Collected data:
* * * *

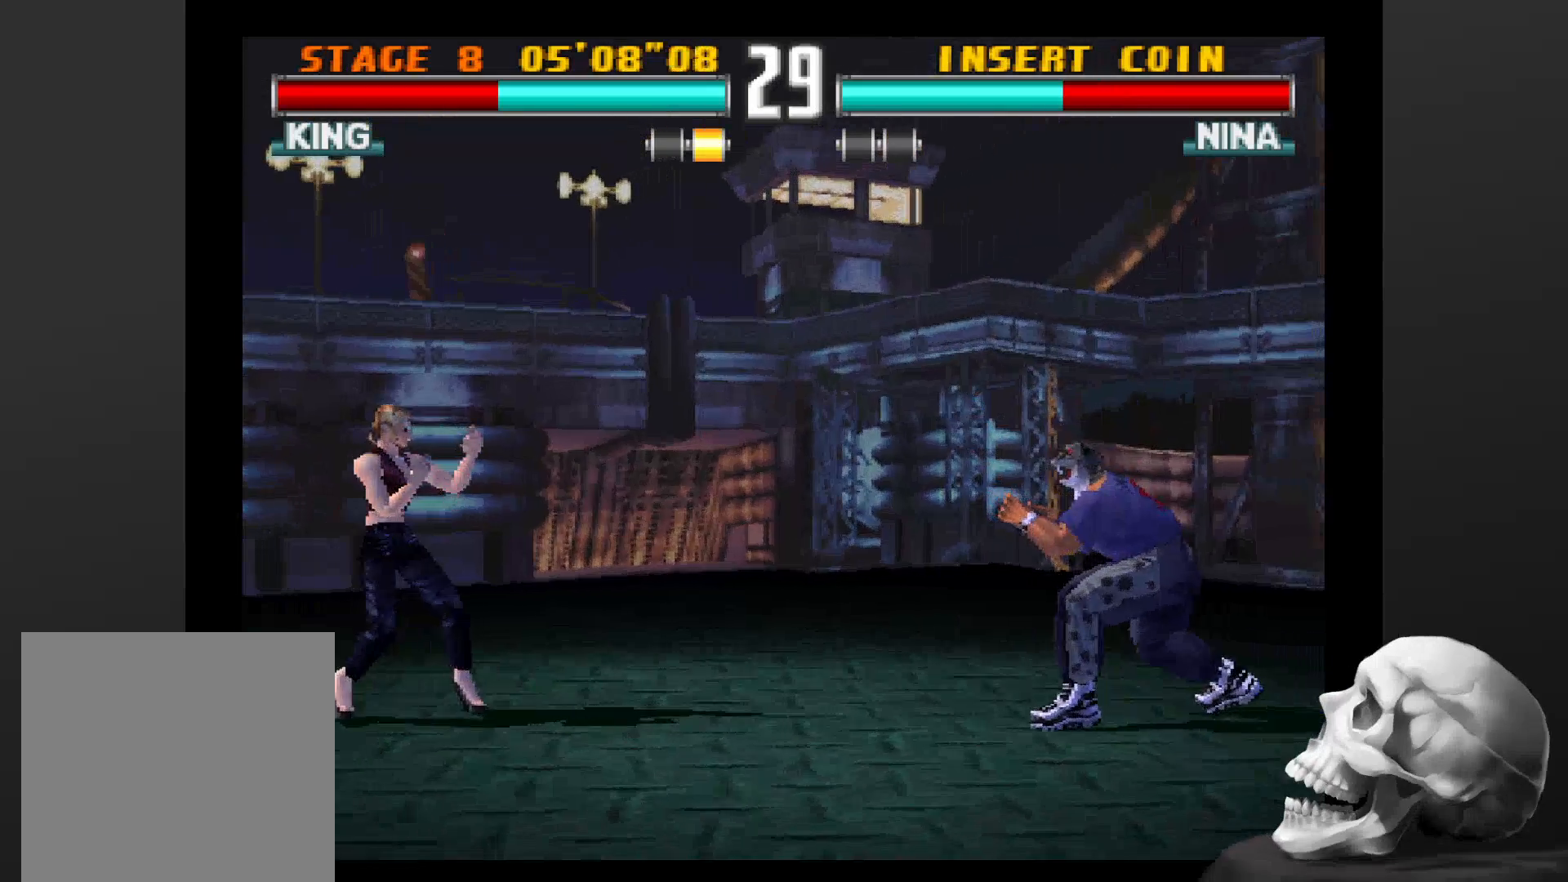
{"dt_ms": 500, "buttons": [], "left_stick": "center", "right_stick": "center", "events": []}
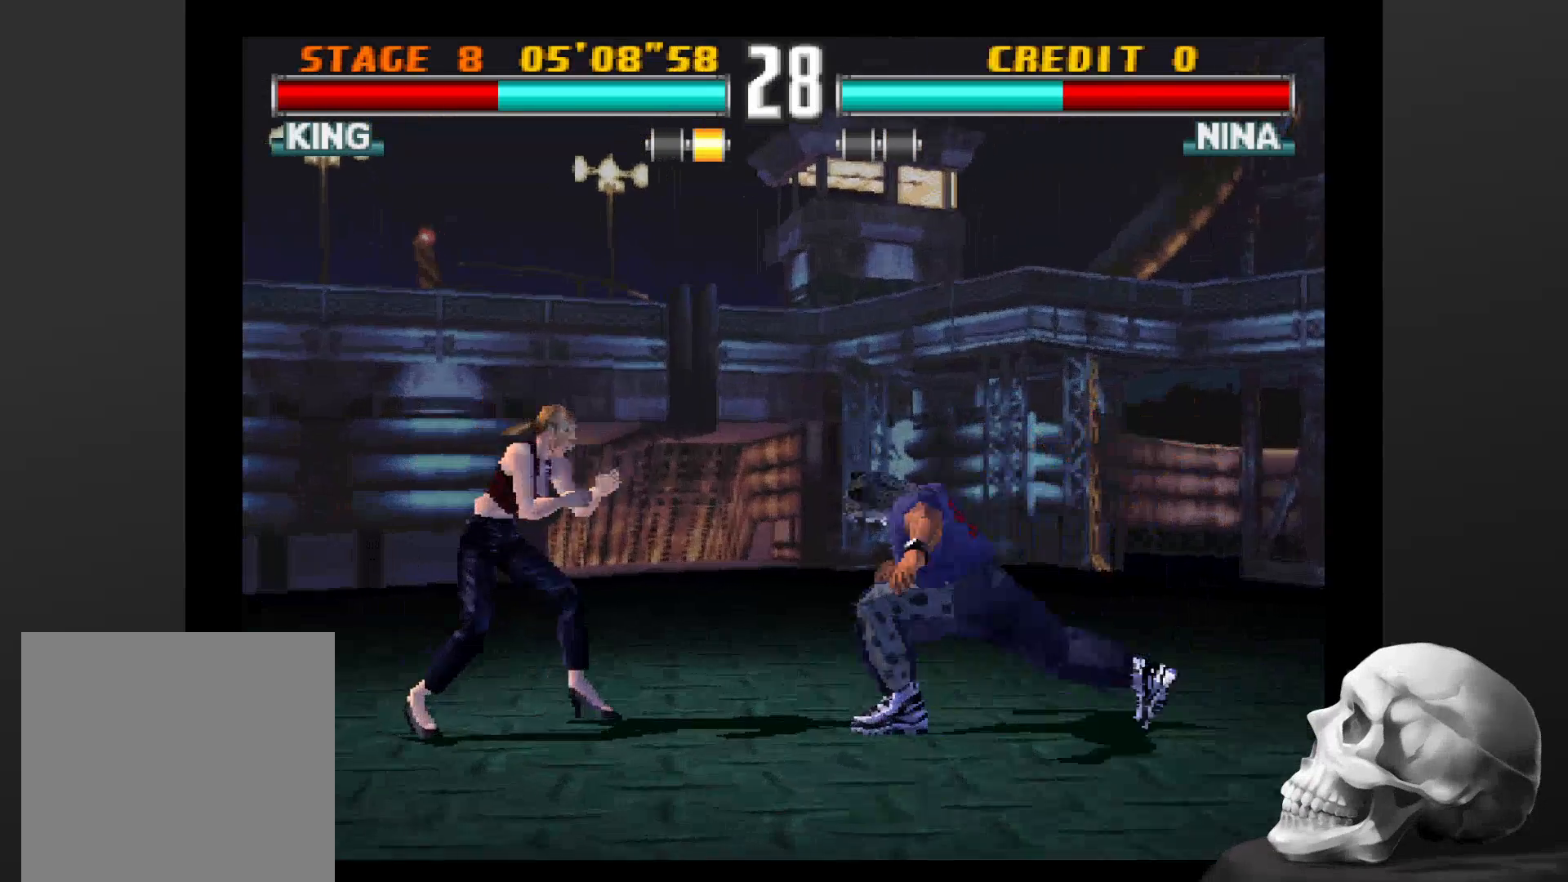
{"dt_ms": 500, "buttons": [], "left_stick": "center", "right_stick": "center", "events": []}
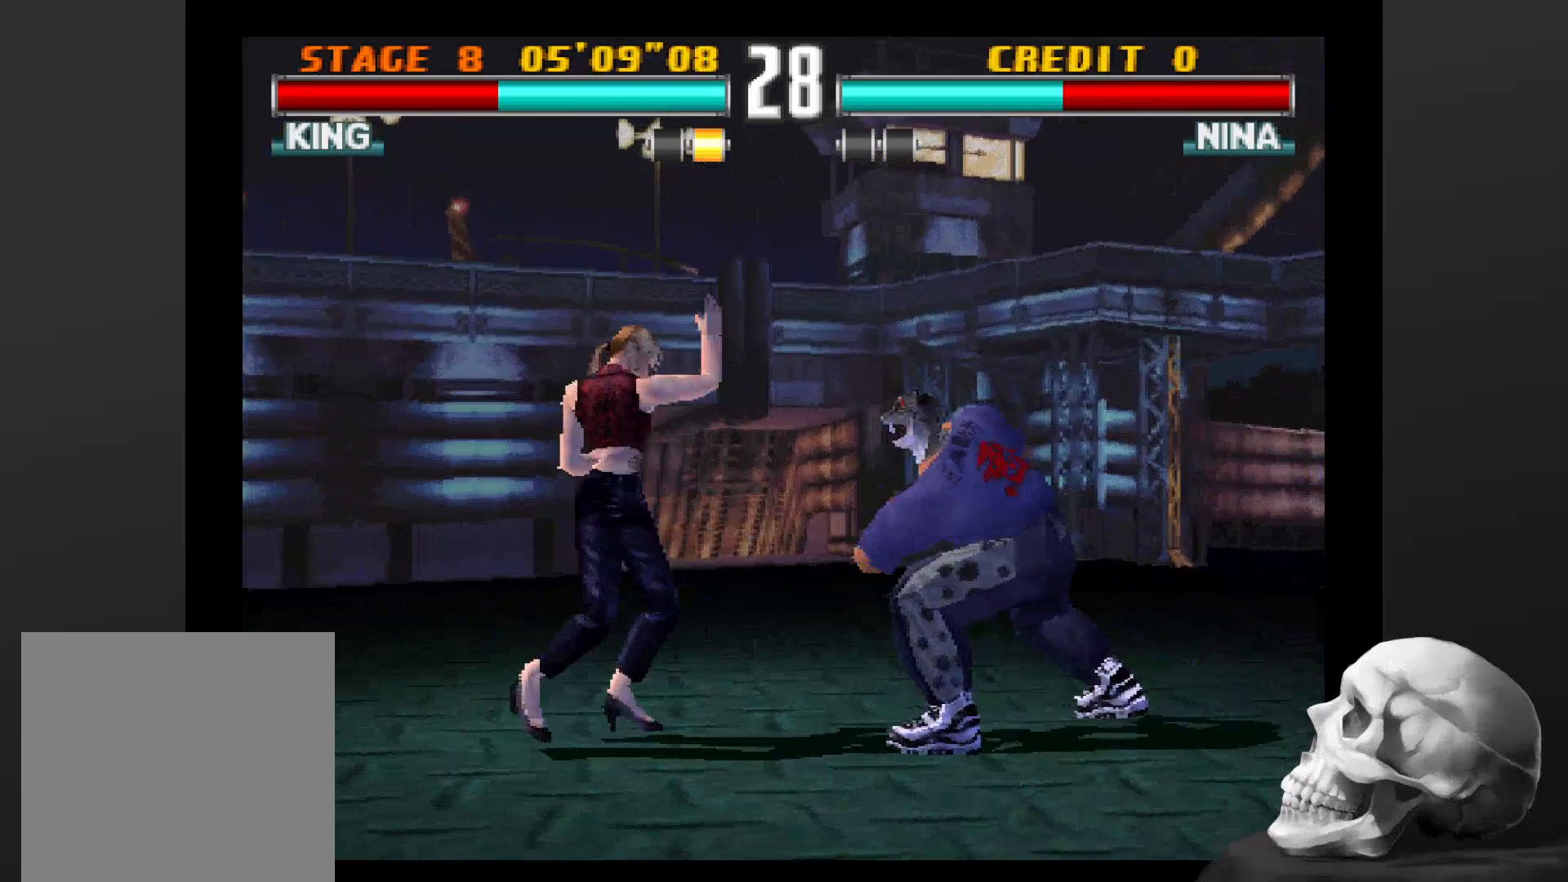
{"dt_ms": 500, "buttons": ["CIRCLE"], "left_stick": "center", "right_stick": "center", "events": [[400, "CIRCLE", "down"]]}
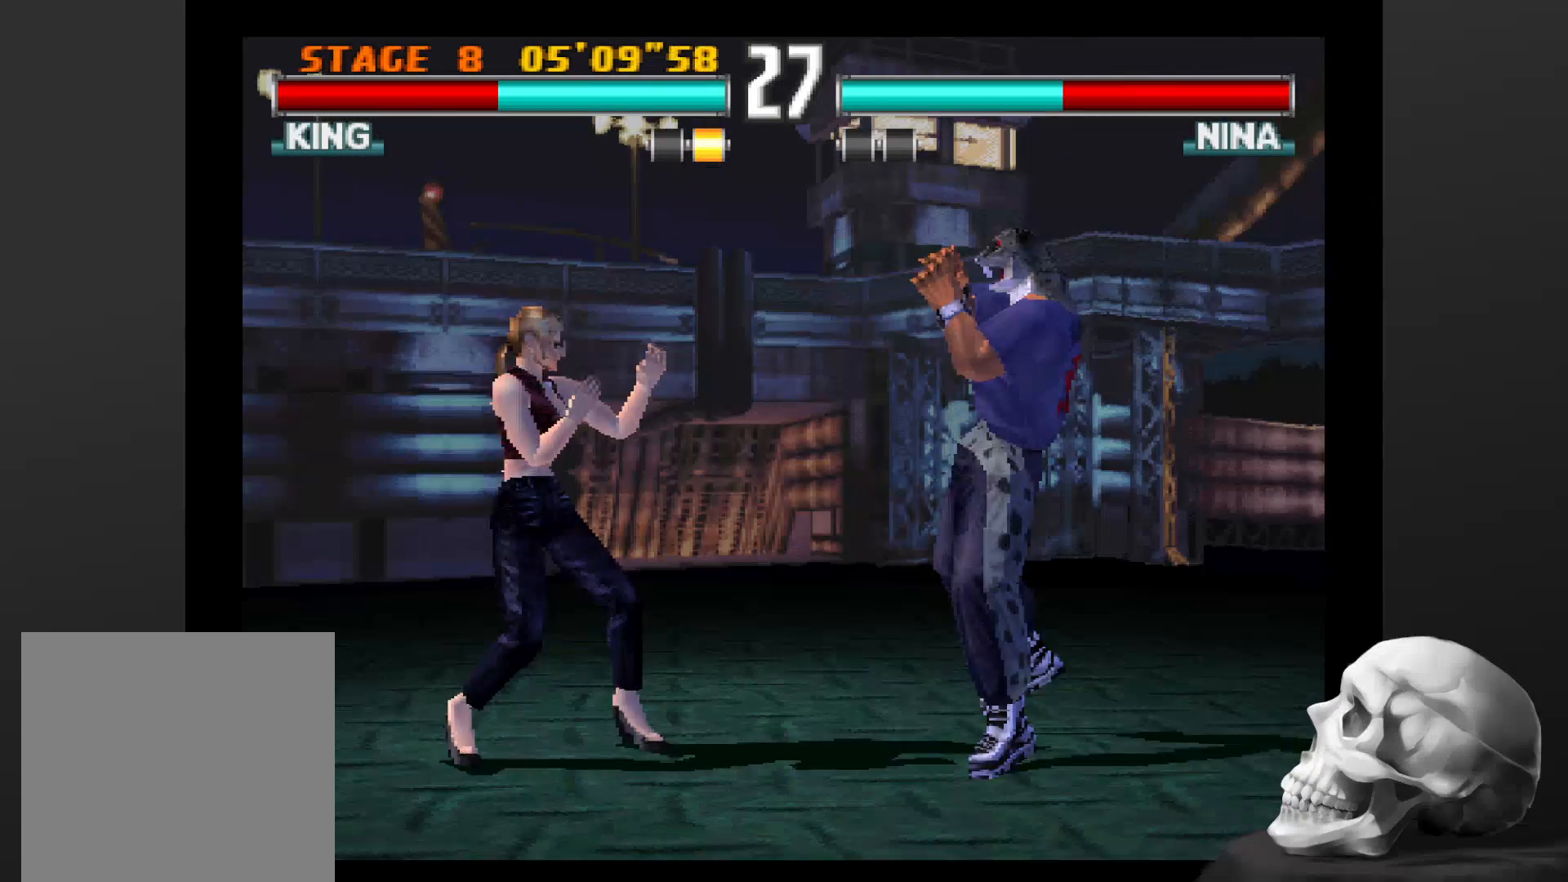
{"dt_ms": 500, "buttons": [], "left_stick": "center", "right_stick": "center", "events": [[267, "CIRCLE", "up"]]}
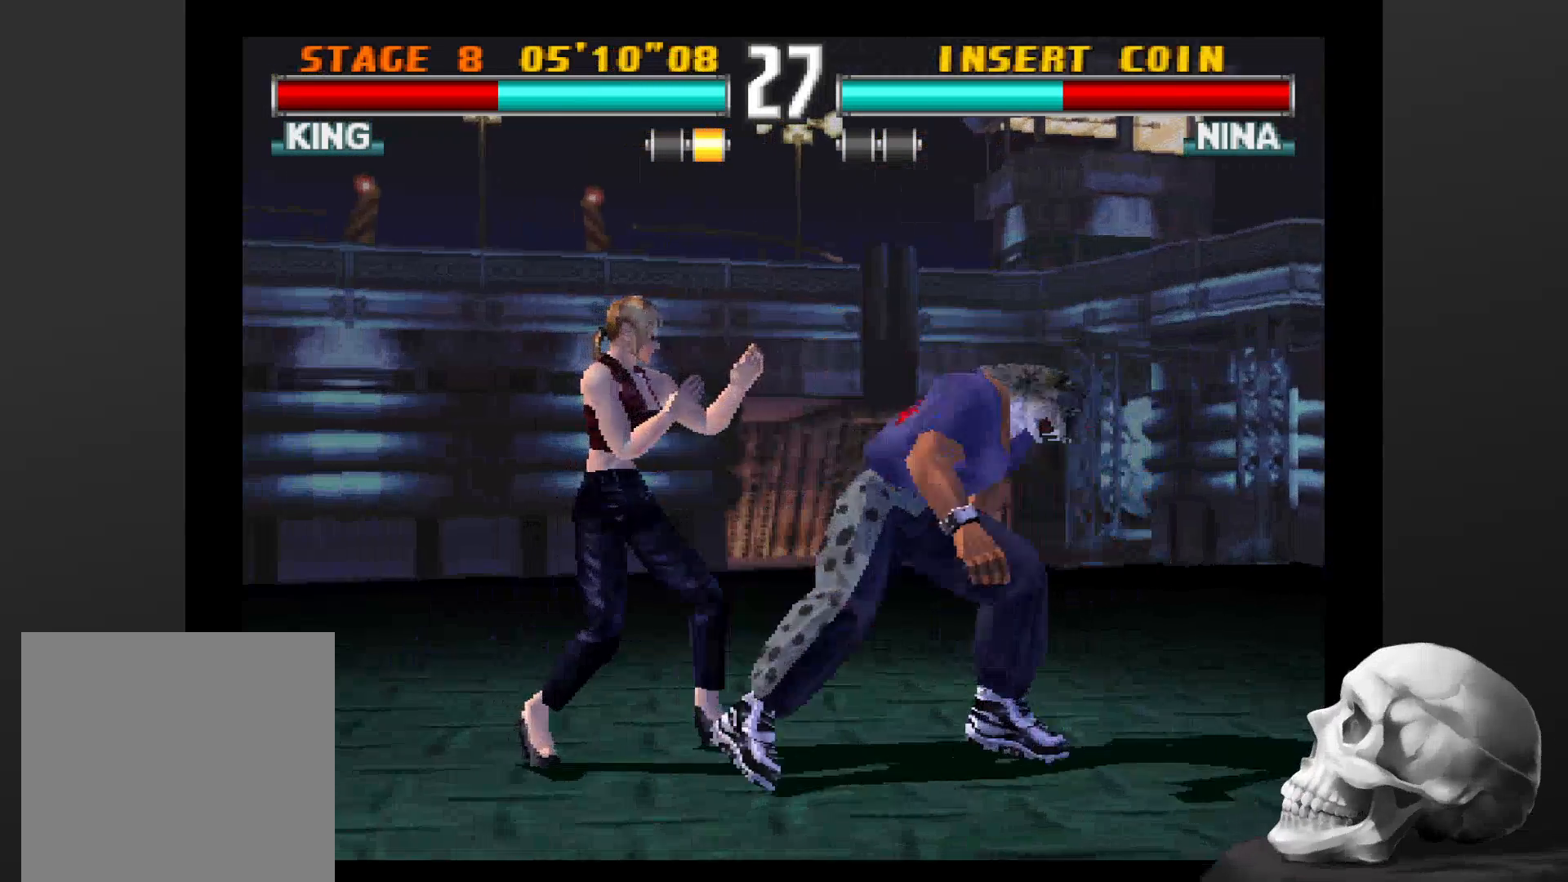
{"dt_ms": 500, "buttons": [], "left_stick": "center", "right_stick": "center", "events": []}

* * * *

What you are asked to do: Exact copies of the entries above are needed, without their pictures.

Exercise solution:
{"dt_ms": 500, "buttons": [], "left_stick": "center", "right_stick": "center", "events": []}
{"dt_ms": 500, "buttons": [], "left_stick": "center", "right_stick": "center", "events": []}
{"dt_ms": 500, "buttons": ["CIRCLE"], "left_stick": "center", "right_stick": "center", "events": [[400, "CIRCLE", "down"]]}
{"dt_ms": 500, "buttons": [], "left_stick": "center", "right_stick": "center", "events": [[267, "CIRCLE", "up"]]}
{"dt_ms": 500, "buttons": [], "left_stick": "center", "right_stick": "center", "events": []}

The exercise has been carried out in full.